- _WHAT YOU WILL DO_:
Count the lines in the listing below that contain the string "qSketchRegion". Reply with only the number.

[Start of RECORDS SHOWN]

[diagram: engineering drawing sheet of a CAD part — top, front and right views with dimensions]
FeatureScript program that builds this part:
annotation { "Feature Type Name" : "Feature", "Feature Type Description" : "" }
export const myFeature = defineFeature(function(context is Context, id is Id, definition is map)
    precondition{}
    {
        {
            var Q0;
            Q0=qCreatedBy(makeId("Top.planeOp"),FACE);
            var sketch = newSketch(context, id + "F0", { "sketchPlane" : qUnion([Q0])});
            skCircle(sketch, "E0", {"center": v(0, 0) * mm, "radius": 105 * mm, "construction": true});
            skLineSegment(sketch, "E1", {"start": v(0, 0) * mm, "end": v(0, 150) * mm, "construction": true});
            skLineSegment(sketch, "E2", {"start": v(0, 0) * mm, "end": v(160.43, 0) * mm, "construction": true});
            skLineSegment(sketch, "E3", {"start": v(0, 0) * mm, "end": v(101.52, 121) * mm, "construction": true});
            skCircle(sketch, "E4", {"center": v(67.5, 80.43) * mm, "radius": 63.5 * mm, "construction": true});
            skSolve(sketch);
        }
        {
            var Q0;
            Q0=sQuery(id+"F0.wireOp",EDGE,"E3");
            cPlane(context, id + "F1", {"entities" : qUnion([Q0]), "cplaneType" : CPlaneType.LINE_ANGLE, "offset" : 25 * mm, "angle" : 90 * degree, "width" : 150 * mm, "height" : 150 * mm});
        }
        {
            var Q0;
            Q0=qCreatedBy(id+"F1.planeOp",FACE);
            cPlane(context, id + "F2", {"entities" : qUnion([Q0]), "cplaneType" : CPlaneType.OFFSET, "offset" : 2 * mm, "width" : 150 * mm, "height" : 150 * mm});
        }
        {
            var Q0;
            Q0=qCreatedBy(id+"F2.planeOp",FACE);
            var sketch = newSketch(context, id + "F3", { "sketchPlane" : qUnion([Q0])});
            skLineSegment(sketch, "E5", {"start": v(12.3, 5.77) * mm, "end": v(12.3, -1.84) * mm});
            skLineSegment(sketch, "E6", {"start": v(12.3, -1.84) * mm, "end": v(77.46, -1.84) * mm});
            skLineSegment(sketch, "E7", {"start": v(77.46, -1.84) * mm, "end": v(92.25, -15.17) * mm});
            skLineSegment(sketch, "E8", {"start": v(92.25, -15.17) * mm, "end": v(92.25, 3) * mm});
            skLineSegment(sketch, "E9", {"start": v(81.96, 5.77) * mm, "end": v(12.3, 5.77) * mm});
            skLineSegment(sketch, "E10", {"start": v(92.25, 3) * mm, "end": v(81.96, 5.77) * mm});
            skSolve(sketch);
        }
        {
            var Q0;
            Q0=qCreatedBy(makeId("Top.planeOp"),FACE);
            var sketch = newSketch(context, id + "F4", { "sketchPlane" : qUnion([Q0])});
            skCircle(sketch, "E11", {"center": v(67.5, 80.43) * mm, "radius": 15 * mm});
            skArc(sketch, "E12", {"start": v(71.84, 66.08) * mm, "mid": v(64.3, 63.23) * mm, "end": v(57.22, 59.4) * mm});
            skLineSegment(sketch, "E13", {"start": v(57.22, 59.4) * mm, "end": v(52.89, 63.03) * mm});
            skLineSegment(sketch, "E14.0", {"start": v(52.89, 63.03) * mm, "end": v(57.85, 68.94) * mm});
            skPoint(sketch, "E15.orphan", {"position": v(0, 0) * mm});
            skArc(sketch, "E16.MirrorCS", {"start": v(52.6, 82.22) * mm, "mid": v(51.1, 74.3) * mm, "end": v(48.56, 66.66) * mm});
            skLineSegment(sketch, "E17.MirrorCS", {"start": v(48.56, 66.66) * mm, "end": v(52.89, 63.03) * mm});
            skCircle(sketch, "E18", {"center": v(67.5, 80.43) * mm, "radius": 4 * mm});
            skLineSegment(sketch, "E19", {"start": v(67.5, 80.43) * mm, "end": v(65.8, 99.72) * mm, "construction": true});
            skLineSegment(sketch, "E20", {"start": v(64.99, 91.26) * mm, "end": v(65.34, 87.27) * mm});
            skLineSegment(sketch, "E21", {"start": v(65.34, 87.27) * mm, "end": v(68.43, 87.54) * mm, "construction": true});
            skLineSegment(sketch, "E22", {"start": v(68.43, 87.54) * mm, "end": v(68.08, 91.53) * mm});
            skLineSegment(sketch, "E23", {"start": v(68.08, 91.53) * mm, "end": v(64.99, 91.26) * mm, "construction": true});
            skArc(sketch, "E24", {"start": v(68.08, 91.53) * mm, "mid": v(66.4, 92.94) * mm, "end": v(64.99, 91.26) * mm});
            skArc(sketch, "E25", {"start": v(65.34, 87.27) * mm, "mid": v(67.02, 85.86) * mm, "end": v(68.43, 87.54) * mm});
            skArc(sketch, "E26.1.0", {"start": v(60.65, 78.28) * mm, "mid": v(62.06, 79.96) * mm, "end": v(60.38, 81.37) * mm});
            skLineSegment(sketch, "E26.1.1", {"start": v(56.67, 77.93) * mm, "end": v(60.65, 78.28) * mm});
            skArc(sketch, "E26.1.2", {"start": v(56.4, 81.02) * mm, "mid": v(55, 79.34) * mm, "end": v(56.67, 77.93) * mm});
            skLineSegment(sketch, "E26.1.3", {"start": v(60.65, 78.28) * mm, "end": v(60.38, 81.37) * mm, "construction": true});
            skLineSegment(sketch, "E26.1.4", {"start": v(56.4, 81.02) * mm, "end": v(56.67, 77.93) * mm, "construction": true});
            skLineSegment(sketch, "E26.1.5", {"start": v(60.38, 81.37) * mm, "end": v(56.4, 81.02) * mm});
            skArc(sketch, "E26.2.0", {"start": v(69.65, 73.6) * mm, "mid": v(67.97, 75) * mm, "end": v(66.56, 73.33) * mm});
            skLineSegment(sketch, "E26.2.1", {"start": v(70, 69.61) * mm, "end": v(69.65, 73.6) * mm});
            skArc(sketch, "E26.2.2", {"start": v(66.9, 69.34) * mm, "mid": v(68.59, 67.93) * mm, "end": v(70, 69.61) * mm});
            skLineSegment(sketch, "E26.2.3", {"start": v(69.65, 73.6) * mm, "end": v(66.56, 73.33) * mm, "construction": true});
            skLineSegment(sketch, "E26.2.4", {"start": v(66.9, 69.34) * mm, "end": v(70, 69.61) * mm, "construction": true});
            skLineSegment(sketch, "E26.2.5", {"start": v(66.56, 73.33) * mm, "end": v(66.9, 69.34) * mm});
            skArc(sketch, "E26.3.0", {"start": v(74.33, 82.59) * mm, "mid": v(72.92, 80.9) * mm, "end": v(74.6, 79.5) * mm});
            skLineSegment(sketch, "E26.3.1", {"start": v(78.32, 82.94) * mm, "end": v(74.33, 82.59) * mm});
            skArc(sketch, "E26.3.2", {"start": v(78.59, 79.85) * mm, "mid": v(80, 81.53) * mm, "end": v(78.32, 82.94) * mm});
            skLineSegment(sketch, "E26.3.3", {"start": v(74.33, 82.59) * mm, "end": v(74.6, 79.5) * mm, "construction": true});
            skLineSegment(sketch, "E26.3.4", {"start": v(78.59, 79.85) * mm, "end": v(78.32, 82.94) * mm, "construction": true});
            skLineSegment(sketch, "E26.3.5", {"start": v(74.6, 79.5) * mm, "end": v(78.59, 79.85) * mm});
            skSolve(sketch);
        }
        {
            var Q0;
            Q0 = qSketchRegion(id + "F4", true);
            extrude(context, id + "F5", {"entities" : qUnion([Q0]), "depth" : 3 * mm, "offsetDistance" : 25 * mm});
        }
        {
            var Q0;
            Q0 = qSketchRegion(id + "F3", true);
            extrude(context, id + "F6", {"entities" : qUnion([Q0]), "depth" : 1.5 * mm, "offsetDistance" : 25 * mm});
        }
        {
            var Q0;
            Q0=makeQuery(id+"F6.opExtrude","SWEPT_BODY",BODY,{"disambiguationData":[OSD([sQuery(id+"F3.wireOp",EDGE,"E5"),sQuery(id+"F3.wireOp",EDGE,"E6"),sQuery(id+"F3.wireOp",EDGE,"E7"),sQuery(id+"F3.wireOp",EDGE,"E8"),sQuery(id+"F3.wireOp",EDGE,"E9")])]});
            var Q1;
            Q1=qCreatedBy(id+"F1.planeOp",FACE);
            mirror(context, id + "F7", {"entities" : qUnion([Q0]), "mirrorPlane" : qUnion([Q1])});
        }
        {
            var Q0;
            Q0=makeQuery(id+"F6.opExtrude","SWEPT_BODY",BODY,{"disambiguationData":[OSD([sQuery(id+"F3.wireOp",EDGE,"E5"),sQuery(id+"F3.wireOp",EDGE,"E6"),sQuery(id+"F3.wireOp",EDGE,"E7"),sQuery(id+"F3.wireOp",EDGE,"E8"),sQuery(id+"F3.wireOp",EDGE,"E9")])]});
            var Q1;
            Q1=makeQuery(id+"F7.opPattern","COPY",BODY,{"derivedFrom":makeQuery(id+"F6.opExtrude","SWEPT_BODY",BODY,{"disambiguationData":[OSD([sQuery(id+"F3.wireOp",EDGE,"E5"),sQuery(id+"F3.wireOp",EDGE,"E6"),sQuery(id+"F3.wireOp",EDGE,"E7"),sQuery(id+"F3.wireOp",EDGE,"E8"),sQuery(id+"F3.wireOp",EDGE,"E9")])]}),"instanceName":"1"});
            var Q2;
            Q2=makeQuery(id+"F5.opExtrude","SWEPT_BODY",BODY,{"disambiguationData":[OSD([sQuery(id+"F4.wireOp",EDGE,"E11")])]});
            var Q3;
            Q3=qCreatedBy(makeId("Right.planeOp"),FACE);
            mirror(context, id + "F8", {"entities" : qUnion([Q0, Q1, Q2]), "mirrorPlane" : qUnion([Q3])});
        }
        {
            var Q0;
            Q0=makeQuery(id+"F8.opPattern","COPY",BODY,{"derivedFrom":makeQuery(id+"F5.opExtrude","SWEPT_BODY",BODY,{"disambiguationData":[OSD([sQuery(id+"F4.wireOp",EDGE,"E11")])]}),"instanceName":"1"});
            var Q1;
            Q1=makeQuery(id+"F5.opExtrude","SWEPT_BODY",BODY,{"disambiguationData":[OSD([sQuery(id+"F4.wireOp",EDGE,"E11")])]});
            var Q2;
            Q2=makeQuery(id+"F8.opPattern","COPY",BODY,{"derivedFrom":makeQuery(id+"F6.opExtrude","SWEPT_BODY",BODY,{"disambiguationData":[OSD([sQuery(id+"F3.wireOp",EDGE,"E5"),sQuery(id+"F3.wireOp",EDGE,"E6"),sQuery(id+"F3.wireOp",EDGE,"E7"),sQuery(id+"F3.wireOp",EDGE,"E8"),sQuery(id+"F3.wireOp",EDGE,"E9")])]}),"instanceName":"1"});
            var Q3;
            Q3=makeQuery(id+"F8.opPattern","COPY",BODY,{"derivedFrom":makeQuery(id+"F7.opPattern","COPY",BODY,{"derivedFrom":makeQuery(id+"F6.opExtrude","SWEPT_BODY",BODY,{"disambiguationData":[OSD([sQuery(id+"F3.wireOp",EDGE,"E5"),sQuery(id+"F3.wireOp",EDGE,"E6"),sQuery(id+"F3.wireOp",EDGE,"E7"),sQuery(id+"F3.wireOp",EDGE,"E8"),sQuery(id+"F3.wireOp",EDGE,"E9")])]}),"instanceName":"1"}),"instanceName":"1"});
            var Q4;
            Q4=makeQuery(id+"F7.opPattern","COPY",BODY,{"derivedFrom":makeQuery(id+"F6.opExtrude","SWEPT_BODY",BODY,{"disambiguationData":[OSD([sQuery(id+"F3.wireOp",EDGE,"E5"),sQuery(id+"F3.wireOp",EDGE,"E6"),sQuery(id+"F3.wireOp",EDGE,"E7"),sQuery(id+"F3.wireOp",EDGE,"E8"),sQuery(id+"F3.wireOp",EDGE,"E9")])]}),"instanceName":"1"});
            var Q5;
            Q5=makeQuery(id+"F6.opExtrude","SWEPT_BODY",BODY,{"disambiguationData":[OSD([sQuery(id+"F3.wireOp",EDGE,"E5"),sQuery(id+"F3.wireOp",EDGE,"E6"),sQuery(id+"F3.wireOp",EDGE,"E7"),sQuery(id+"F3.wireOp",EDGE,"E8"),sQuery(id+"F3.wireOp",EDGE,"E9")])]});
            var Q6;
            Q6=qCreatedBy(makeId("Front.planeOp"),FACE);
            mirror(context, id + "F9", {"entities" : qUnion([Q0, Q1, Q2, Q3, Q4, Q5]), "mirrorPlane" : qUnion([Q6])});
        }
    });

[End of RECORDS SHOWN]

- _RIGHT ANSWER_:
2